Na coletiva do filme, nesta manhã de sábado (10), Halder contou que Vermelho Monet é um projeto que levou 10 anos para ser finalizado e reflete seu intenso interesse pela pintura. “Viajo muito para ver museus”, revelou. O roteiro, que ele assina com colaboração de Michelline Helena, partiu da ideia de “contar a história de um quadro e como ele pode ganhar vida”. Nesse processo, ficou claro que o filme teria que ser produzido fora do Brasil, para ficar mais perto de todas as suas referências, e acabou sendo filmado em Lisboa - o que também permitiu uma redução de custos, por particularidades do modo de produção em Portugal.

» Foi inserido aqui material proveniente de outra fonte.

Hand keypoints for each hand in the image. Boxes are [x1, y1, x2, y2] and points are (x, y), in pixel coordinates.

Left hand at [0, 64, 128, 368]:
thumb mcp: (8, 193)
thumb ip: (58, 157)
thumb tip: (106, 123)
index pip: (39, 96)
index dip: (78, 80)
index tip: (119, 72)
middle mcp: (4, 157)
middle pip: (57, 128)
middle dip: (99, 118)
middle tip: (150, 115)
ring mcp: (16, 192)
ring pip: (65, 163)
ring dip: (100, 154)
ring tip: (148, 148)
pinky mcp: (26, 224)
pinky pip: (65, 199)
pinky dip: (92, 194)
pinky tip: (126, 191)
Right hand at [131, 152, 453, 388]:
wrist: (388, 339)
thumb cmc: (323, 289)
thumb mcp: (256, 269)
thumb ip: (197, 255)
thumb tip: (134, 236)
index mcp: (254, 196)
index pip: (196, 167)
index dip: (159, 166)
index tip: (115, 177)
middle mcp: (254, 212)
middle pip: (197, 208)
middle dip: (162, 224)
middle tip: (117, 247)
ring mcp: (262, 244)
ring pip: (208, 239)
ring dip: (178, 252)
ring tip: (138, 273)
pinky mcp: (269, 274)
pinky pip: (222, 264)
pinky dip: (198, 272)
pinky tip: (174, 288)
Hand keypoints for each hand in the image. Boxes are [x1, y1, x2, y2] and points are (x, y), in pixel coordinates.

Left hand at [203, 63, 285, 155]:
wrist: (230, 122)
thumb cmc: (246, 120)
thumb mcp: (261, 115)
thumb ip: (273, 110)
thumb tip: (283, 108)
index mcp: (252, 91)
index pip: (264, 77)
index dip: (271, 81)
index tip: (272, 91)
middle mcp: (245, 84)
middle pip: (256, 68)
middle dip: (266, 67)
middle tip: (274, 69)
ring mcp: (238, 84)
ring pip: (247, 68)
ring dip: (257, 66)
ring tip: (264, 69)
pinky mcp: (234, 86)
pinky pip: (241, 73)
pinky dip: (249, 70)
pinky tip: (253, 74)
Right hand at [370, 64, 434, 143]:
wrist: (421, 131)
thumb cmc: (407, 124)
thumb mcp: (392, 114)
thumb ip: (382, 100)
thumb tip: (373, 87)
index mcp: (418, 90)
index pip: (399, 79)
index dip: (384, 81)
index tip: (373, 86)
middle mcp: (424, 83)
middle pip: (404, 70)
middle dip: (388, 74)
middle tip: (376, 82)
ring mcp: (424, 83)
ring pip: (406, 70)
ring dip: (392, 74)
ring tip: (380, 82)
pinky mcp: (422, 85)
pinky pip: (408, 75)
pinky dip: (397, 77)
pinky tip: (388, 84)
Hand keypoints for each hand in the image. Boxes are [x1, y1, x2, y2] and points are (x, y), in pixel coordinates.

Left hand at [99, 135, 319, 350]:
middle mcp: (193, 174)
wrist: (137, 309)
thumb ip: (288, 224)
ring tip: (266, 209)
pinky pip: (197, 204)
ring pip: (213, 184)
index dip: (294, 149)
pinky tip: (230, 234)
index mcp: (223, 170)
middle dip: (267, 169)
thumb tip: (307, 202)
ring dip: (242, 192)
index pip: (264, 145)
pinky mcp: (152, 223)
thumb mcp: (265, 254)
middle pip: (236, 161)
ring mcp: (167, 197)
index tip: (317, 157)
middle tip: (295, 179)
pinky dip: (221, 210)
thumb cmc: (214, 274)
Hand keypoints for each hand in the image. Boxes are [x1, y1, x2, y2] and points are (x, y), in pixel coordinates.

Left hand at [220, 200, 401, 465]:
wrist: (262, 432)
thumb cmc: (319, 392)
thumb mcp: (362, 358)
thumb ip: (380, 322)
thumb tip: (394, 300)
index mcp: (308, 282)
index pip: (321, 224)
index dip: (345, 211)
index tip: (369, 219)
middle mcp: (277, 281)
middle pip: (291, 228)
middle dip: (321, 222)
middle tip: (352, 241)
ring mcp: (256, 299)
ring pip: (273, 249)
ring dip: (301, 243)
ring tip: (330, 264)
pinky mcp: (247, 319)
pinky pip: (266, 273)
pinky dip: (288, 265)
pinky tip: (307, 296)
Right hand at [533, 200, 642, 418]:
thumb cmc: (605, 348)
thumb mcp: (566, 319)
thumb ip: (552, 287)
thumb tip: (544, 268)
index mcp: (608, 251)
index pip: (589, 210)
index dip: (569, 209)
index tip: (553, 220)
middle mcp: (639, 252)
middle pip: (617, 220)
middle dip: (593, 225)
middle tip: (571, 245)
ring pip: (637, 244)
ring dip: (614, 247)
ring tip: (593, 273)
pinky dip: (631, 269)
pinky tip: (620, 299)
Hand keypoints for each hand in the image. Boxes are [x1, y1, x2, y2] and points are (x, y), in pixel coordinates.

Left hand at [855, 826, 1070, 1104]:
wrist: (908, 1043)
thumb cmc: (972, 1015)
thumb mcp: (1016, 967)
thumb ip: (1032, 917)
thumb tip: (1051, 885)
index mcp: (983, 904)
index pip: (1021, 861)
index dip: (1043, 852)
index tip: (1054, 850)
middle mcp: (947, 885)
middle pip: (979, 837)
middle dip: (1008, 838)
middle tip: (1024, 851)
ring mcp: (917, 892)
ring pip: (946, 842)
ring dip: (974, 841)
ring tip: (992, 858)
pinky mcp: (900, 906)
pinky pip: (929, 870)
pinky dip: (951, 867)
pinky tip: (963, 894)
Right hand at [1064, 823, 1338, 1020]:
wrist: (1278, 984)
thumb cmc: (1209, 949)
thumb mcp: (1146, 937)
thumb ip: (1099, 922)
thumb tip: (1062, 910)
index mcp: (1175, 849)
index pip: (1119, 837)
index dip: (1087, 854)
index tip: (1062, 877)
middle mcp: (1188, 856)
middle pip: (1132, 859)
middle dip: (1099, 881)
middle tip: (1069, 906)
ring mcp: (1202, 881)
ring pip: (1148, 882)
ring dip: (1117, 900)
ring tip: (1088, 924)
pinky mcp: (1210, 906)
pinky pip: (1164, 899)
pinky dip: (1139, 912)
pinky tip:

Por todas essas características, o filme, evidentemente, não tem o apelo popular de outros trabalhos de Halder e será distribuído, segundo ele mesmo, dentro de um esquadro de filme de arte. No Brasil, a distribuição será feita pela Pandora.

História de vida
Abrindo a noite, antes do longa, foi apresentado o curta A Vida Secreta de Delly, de Marlom Meirelles, resultado de uma produção das Oficinas Documentando, muita ativa no estado de Pernambuco. O magnético protagonista do documentário é Delly Batista, catador de recicláveis em Cabo Santo Agostinho, que tem uma história de vida altamente dramática, e sobressai na tela como uma trajetória de exclusão, preconceito e superação. Expulso de casa aos 12 anos por sua homossexualidade, Delly passou por várias experiências dramáticas, tendo sido por 5 anos amante de um traficante, sobrevivendo a uma tentativa de assassinato e finalmente se reinventando como catador, depois de retomar contato com a mãe, que havia deixado de ver desde a infância.

Na coletiva do filme, Delly contou que “nem mesmo minha mãe sabia de todas as histórias que conto”. Muito menos, seus colegas na usina de reciclagem. Mas isto não foi problema, muito pelo contrário. “A partir da oficina, descobri que posso ser Delly e as pessoas que trabalham comigo aceitaram isso”, afirmou.
Delly Batista, personagem do curta "A vida secreta de Delly" - Crédito: Neusa Barbosa
Outro curta, Leila para sempre Diniz (1975), foi exibido dentro da homenagem prestada pelo festival ao diretor carioca Sérgio Rezende.